Do ponto de vista dos autores, o território também nos escreve sobre a História da Arte portuguesa, ao longo dos séculos XX e XXI. Entre os que dominam no período pré 25 de Abril de 1974 e que marcam a estatuária, de temática civil ou religiosa, interessa citar António de Azevedo (PT, 1889-1968), nome incontornável da primeira fase do modernismo português; e três nomes indissociáveis do segundo modernismo, todos participantes na grande Exposição do Mundo Português de 1940: Salvador Barata Feyo (AO, 1899-1990), Leopoldo de Almeida (PT, 1898-1975) e Raúl Maria Xavier (MO, 1894-1964). Em contexto de Liberdade, o concelho apresenta, em catálogo aberto, para além do já citado Pedro Cabrita Reis, autores de reconhecido mérito tais como José Rodrigues (1936-2016), Clara Menéres (PT, 1943-2018), Paulo Neves (PT, 1959), Isaque Pinheiro (PT, 1972), Miguel Palma (PT, 1964), Rui Anahory (PT, 1940), Vhils (PT, 1987), Alberto Vieira (PT, 1956), Alberto Péssimo (MZ, 1953), Rute Rosas (PT, 1972), Volker Schnüttgen (DE, 1961) ou Francisco Vidal (AO/PT, 1978), não sendo extensa na seleção, não querendo excluir ou incluir por qualidade, mas apenas por relevância em termos de um quadro referencial mais alargado.
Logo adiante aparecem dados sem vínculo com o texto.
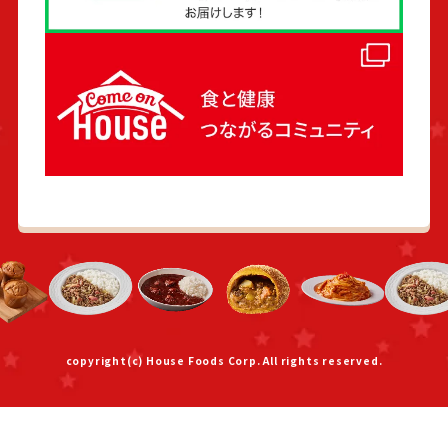
copyright(c) House Foods Corp. All rights reserved.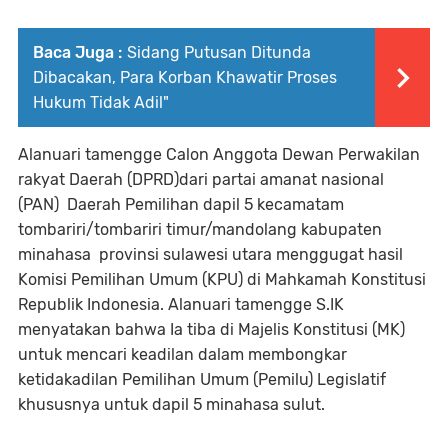
Baca Juga :
Sidang Putusan Ditunda
Dibacakan, Para Korban Khawatir Proses
Hukum Tidak Adil"
Alanuari tamengge Calon Anggota Dewan Perwakilan
rakyat Daerah (DPRD)dari partai amanat nasional
(PAN) Daerah Pemilihan dapil 5 kecamatam
tombariri/tombariri timur/mandolang kabupaten
minahasa provinsi sulawesi utara menggugat hasil
Komisi Pemilihan Umum (KPU) di Mahkamah Konstitusi
Republik Indonesia. Alanuari tamengge S.IK
menyatakan bahwa Ia tiba di Majelis Konstitusi (MK)
untuk mencari keadilan dalam membongkar
ketidakadilan Pemilihan Umum (Pemilu) Legislatif
khususnya untuk dapil 5 minahasa sulut.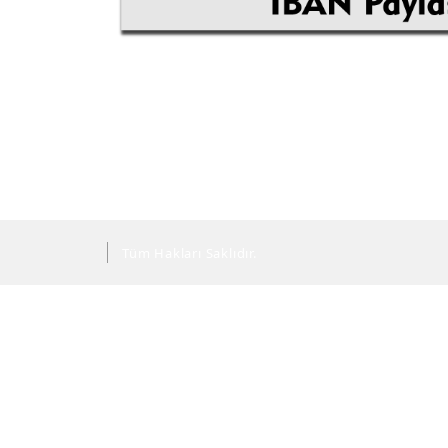
Tüm Hakları Saklıdır.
Maio foi, por isso, o mês para nos sentirmos gratos por ter sido possível levar a cabo este projeto, em primeiro lugar, por tudo o que aprendemos sobre o território a que chamamos casa e, em segundo lugar, porque nos permiti fazermos parte deste tempo futuro que só o será na consciência do passado agora escrito.
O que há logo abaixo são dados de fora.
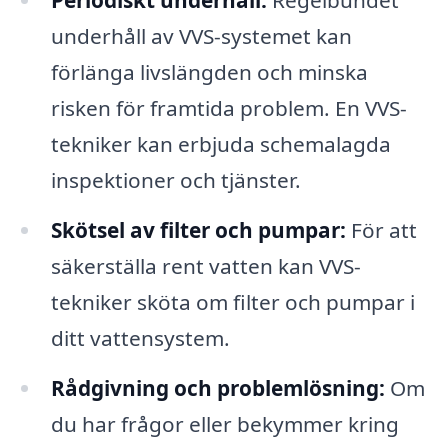
Periodiskt underhåll:
Regelbundet
underhåll av VVS-systemet kan
förlänga livslängden och minska
risken för framtida problem. En VVS-
tekniker kan erbjuda schemalagda
inspektioner och tjänster.
Skötsel av filter och pumpar:
För att
säkerställa rent vatten kan VVS-
tekniker sköta om filter och pumpar i
ditt vattensystem.
Rådgivning och problemlösning:
Om
du har frågor eller bekymmer kring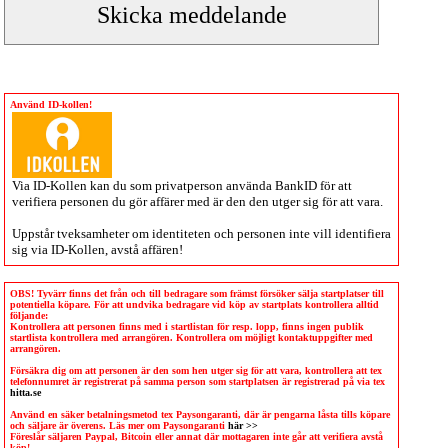
Använd ID-kollen!
Via
ID-Kollen
kan du som privatperson använda BankID för att
verifiera personen du gör affärer med är den den utger sig för att vara.
Uppstår tveksamheter om identiteten och personen inte vill identifiera
sig via
ID-Kollen
, avstå affären!
OBS! Tyvärr finns det från och till bedragare som främst försöker sälja startplatser till
potentiella köpare. För att undvika bedragare vid köp av startplats kontrollera alltid
följande:
Kontrollera att personen finns med i startlistan för resp. lopp, finns ingen publik
startlista kontrollera med arrangören. Kontrollera om möjligt kontaktuppgifter med
arrangören.
Försäkra dig om att personen är den som hen utger sig för att vara, kontrollera att tex
telefonnumret är registrerat på samma person som startplatsen är registrerad på via tex
hitta.se
Använd en säker betalningsmetod tex Paysongaranti, där är pengarna låsta tills köpare
och säljare är överens. Läs mer om Paysongaranti
här >>
Föreslår säljaren Paypal, Bitcoin eller annat där mottagaren inte går att verifiera avstå
köp!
-Sobre Helena Mendes Pereira-

Helena Mendes Pereira (n.1985) é curadora e investigadora em práticas artísticas e culturais contemporâneas. Amiúde, aventura-se pela dramaturgia e colabora, como produtora, em projetos ligados à música e ao teatro, onde tem muitas das suas raízes profissionais. É licenciada em História da Arte (FLUP); frequentou a especialização em Museologia (FLUP), a pós-graduação em Gestão das Artes (UCP); é mestre em Comunicação, Arte e Cultura (ICS-UMinho) e Doutora em Ciências da Comunicação (ICS-UMinho), com uma tese sobre a Curadoria enquanto processo de comunicação da Arte Contemporânea. Atualmente, é diretora geral e curadora da zet gallery (Braga) e integra a equipa da Fundação Bienal de Arte de Cerveira como curadora, tendo sido com esta entidade que iniciou o seu percurso profissional no verão de 2007. No âmbito da educação e mediação cultural orienta, regularmente, visitas a exposições e museus de Arte Contemporânea, tendo já lecionado o tema em várias instituições de ensino. Integra, desde o ano letivo de 2018/2019 o corpo docente da Universidade do Minho Leciona, desde setembro de 2018, na Universidade do Minho, nomeadamente no Instituto de Línguas e Ciências Humanas (Mestrado em Tradução e Comunicação Multilingue) e na Escola de Arquitetura (Licenciatura em Artes Visuais), como Professora Convidada. É formadora sénior e consultora nas áreas da gestão e programação cultural. Publica regularmente em jornais e revistas da especialidade, tais como o quinzenário As Artes entre as Letras, nas revistas RUA e MINHA. Com mais de 13 anos de experiência profissional é autora de mais de 80 projetos de curadoria, tendo já trabalhado com mais de 200 artistas, nacionais e internacionais, onde se incluem nomes como Paula Rego (n.1935), Cruzeiro Seixas (n.1920), José Rodrigues (1936-2016), Jaime Isidoro (1924-2009), Pedro Tudela (n.1962), Miguel d’Alte (1954-2007), Silvestre Pestana (n.1949), Jaime Silva (n.1947), Vhils (n.1987), Joana Vasconcelos (n.1971), Helena Almeida (1934-2018), João Louro (n.1963), entre tantos outros. Tem larga experiência em estudos de coleções, produzido e publicado extenso trabalho crítico sobre arte e artistas contemporâneos, onde se incluem catálogos e outros resultados de investigações mais profundas sobre artistas e contextos de curadoria. É membro fundador da Astronauta, associação cultural com sede e Guimarães. Tem publicados dois livros de prosa poética: “Pequenos Delitos do Coração” e “apenas literatura e não outra coisa qualquer”.